At the same time, a Cahner’s survey of pallet users suggested that the percentage of plastic pallets being sold has declined in the last several years. Everything that I know about the industry suggests that this particular survey result is misleading. This can happen when a number is reported positively by a small percentage of those who participate in the survey (as is the case in plastic pallets as a percentage of total pallets purchased).

This year’s RPCPA meeting drew less than two dozen people, a number that is consistent with past meetings. Since it is a major gathering of the plastic pallet and container leaders, one would conclude that they are small in number and relatively unorganized. However, the people involved represent a competent core of individuals on which to build the future.

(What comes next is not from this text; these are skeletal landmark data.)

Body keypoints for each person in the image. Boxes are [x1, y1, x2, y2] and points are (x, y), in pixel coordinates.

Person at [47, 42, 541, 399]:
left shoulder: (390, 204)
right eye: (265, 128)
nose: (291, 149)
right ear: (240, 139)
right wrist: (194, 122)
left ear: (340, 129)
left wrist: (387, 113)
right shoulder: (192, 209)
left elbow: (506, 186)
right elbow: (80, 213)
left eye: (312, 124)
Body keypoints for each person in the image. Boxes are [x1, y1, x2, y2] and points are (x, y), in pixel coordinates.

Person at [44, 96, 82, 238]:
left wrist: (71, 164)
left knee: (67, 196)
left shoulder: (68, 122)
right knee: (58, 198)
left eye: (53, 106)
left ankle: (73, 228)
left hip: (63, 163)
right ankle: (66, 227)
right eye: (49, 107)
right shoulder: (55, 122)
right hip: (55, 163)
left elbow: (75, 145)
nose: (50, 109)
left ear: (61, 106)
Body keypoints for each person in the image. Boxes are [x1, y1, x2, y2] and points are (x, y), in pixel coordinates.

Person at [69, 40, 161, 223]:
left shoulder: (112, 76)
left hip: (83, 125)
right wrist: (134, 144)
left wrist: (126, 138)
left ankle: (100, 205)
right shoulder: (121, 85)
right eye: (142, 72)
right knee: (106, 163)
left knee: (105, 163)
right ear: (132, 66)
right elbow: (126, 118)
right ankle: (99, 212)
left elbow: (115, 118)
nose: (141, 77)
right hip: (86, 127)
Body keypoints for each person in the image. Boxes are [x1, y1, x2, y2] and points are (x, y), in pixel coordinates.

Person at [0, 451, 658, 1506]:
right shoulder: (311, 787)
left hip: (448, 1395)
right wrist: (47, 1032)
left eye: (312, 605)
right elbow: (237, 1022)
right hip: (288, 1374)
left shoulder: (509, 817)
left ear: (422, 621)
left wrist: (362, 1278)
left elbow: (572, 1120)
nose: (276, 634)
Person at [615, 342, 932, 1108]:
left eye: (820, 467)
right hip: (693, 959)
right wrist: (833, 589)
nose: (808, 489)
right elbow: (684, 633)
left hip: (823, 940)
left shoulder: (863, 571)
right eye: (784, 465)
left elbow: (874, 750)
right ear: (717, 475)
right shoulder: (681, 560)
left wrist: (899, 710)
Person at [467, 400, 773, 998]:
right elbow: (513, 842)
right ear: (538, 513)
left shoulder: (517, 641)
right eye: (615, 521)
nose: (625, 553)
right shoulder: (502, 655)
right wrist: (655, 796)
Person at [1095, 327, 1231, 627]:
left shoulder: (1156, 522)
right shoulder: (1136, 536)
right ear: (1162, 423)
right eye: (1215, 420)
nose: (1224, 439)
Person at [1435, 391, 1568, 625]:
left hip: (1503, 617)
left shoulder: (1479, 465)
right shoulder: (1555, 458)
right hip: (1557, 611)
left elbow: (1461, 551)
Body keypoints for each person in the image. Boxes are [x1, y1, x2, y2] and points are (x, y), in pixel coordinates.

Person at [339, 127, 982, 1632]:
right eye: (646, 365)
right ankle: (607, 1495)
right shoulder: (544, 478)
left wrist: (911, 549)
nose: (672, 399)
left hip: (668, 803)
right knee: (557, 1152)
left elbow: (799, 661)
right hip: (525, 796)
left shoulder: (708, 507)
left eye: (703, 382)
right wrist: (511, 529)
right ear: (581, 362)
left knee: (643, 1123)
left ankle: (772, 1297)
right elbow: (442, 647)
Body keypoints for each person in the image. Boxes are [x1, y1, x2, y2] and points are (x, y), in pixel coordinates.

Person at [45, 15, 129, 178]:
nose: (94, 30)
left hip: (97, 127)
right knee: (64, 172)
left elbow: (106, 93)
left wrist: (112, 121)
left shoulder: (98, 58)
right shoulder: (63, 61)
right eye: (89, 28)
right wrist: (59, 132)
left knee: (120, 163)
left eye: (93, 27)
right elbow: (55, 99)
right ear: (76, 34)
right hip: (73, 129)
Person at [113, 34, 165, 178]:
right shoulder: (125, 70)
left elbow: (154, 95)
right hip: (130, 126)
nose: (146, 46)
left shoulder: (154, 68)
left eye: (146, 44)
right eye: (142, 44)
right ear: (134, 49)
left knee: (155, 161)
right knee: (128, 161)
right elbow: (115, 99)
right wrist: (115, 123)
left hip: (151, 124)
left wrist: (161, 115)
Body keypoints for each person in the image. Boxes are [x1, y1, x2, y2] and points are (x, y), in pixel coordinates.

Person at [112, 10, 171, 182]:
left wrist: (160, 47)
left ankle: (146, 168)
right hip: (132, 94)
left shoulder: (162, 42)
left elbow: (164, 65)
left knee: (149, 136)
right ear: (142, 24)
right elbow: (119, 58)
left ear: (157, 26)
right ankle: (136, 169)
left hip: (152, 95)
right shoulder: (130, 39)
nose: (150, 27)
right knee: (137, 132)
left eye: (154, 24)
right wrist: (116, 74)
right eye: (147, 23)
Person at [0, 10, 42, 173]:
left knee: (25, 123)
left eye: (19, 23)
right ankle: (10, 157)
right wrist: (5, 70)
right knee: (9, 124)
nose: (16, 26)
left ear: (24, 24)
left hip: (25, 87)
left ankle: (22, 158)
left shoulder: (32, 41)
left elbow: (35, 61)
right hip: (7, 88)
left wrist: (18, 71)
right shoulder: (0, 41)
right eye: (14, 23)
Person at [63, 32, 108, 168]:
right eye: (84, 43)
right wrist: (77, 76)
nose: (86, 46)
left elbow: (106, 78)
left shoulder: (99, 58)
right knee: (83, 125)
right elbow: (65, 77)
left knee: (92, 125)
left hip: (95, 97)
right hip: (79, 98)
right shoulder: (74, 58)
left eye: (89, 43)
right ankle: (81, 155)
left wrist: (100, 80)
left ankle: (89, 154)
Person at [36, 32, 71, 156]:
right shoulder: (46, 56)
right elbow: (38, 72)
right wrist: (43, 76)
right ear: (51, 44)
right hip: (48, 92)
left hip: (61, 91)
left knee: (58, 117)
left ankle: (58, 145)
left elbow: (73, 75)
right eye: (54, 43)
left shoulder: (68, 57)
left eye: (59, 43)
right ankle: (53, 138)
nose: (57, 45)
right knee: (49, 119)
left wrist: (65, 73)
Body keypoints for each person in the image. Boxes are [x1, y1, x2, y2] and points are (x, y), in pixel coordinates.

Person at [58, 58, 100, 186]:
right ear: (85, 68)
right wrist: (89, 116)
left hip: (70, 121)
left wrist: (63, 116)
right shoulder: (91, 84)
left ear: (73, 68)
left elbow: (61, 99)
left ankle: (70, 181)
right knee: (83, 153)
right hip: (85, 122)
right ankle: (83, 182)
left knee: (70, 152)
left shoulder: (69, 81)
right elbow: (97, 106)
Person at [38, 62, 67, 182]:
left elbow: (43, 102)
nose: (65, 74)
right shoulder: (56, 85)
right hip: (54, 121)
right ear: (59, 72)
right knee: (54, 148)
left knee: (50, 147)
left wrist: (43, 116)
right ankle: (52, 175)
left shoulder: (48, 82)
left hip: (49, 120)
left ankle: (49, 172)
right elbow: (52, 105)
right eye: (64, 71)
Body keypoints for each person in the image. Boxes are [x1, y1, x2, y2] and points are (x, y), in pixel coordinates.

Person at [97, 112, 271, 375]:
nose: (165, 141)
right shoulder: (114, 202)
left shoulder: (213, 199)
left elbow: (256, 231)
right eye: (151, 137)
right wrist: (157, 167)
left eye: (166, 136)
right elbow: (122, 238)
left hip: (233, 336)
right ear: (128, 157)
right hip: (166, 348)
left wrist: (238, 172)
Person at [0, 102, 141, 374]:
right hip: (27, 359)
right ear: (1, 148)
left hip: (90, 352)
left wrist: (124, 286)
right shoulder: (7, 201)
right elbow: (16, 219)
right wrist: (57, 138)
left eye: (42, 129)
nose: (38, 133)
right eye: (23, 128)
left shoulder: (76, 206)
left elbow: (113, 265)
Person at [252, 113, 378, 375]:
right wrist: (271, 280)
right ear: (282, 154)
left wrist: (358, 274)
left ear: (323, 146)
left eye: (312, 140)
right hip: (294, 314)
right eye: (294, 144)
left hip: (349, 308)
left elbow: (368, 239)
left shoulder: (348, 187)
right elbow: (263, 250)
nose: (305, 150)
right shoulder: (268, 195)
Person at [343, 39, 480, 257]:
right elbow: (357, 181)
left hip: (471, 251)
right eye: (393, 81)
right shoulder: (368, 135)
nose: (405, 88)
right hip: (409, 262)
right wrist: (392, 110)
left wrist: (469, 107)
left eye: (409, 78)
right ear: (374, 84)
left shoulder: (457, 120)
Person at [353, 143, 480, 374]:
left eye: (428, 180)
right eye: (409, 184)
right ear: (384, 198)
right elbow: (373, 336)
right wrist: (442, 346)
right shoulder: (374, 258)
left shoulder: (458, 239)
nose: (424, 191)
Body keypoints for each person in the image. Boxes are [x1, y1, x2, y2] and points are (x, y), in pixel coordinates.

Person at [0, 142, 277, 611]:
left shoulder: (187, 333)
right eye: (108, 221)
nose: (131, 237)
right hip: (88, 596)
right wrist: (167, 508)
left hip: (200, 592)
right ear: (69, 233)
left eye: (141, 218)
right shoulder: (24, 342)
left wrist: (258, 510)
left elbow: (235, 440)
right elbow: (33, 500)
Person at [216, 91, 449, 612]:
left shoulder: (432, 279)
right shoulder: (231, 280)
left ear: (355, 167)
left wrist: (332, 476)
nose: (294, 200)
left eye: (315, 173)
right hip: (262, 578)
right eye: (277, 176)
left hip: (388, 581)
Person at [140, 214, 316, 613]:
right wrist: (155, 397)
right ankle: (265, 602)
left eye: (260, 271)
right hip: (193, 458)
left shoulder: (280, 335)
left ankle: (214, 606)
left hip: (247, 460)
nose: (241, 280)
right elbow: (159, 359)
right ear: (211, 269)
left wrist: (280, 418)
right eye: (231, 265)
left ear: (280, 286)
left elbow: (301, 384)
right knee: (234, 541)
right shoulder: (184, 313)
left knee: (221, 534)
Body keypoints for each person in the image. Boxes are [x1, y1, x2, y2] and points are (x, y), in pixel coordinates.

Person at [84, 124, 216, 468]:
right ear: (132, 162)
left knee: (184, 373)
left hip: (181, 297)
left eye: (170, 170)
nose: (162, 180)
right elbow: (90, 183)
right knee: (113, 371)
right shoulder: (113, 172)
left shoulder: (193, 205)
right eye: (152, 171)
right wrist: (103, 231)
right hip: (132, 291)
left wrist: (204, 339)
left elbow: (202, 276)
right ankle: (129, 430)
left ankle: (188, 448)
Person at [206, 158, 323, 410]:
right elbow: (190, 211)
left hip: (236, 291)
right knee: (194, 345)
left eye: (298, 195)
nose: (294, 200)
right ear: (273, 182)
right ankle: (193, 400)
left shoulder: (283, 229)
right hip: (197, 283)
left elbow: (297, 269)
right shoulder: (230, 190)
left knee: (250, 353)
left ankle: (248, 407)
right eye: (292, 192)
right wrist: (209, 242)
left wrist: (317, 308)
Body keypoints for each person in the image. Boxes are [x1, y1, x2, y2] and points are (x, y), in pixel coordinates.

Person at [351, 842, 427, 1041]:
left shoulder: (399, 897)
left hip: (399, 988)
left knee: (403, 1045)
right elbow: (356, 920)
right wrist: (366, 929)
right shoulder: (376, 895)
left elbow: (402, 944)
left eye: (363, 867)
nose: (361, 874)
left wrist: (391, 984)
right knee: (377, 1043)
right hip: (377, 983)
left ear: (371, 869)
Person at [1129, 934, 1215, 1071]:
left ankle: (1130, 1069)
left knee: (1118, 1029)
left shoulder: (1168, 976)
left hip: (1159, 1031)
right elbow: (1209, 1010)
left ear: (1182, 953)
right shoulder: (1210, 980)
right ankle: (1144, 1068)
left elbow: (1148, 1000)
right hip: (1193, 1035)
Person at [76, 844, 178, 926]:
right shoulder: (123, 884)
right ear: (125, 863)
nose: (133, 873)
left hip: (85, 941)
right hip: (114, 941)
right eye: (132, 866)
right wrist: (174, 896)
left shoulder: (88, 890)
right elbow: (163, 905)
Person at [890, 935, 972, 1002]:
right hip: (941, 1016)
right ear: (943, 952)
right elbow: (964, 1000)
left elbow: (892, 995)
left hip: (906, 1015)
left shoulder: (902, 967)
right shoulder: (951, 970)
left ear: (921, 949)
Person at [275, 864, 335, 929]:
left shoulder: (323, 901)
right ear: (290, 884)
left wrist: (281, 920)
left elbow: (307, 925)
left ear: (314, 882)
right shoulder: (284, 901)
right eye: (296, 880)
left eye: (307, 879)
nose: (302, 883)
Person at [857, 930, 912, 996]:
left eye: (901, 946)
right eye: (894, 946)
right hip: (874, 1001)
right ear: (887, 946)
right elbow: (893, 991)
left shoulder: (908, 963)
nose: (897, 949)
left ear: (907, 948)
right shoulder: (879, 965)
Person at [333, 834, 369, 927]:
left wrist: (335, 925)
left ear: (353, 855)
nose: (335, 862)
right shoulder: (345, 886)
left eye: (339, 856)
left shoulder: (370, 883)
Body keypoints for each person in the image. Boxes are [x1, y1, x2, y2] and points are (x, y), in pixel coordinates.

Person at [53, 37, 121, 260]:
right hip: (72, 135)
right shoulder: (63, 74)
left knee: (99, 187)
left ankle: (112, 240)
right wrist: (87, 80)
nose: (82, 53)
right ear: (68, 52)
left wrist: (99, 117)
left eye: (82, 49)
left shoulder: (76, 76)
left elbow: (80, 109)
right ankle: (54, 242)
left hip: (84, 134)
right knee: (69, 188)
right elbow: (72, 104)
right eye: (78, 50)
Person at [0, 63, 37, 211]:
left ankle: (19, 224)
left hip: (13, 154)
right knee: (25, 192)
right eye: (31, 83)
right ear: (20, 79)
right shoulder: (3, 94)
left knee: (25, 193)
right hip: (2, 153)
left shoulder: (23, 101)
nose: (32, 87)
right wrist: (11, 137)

The discussions at RPCPA meetings suggest that plastic folks are similar to wood people in many ways. While the core membership has some good people, they are small in number. Each of them is so deeply involved in his own company responsibilities that few have sufficient time to really provide leadership after the meeting.

While the number of participants is relatively small and the number of established plastic pallet companies is limited, as a group they have staying power and some momentum in their favor.

At this year’s ProMat show, Jeff McBee, market analyst for the Pallet Profile Weekly, manned our booth and talked to attendees. He made an observation by the end of the first day that stood up for the rest of the show: just about all of the people he talked to who make pallet-related decisions view wooden pallets as throw-aways and plastic pallets and containers as reusable for long life. This perception creates an important advantage for plastic, especially in the case of decision-makers who are looking at closing loops and eliminating waste.

Wood people tend to think that plastic people have money. While some of their companies are larger, as shown by their individual marketing thrusts, the plastic pallet and container industry as a group does not — at this point — have a big enough war chest to build overall product acceptance.

Plastic pallets and containers have to fight some familiar battles. Many manufacturers are not involved cooperatively in the industry. Some make substandard products. Money to accomplish significant industry gains is very limited. Sounds like wood!

The bottom line is that plastics are here to stay and will grow in acceptance. The question is how fast and how far. Do not look for any short-term invasion or much of an intermediate-term impact.

The biggest competitive threat the wooden pallet has is the wooden pallet. The competitive, entrepreneurial nature of our people keeps profits squeezed and encourages those who are prone to downgrade specifications. By far, pallet recycling has had a bigger impact on pallet manufacturing than have alternative materials. This is not likely to change any time soon.

But you can probably put money in the bank that plastics will continue to take nibbles out of the wooden pallet markets. Lets just hope that they stay nibbles and do not develop at some point into big bites.